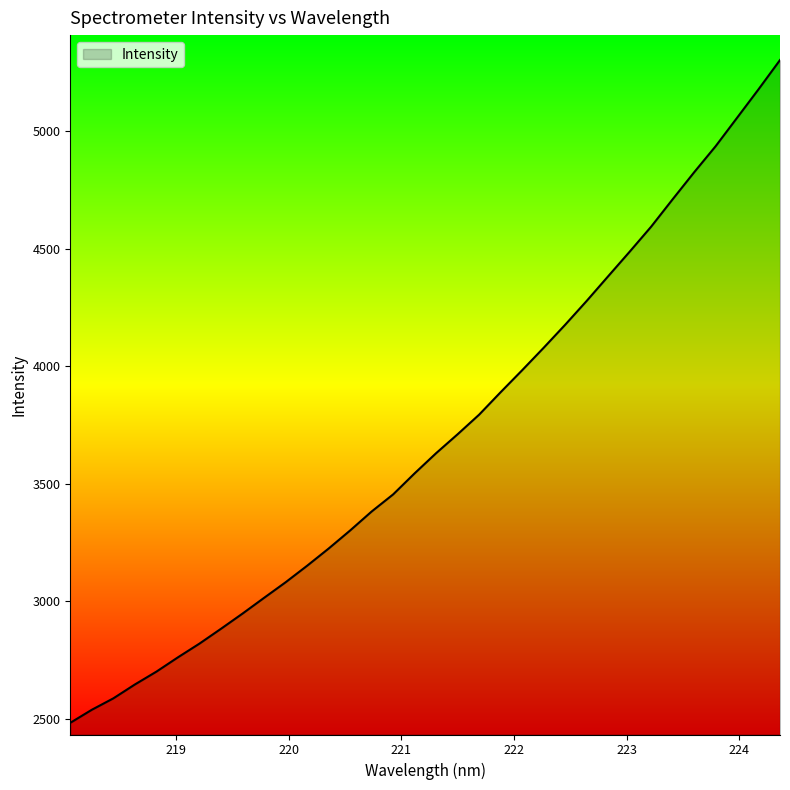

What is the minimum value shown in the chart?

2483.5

● ● ● ● ● ● ●

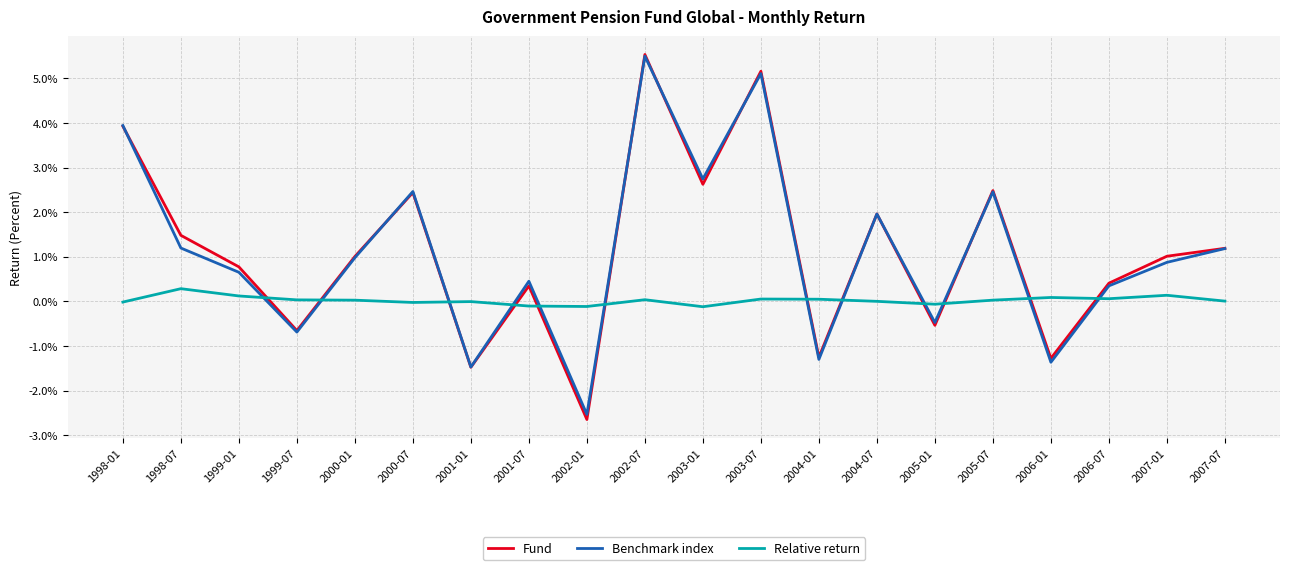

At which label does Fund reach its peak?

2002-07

● ● ● ● ● ● ●

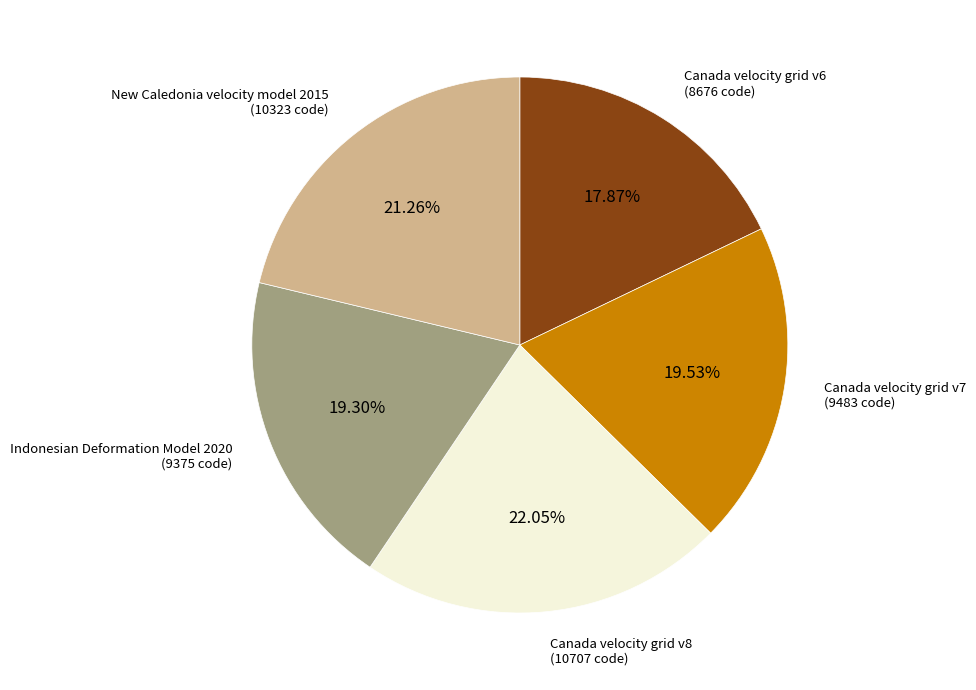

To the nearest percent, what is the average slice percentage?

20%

● ● ● ● ● ● ●

Locate each line above that contains the word "percentage" and copy those lines.

To the nearest percent, what is the average slice percentage?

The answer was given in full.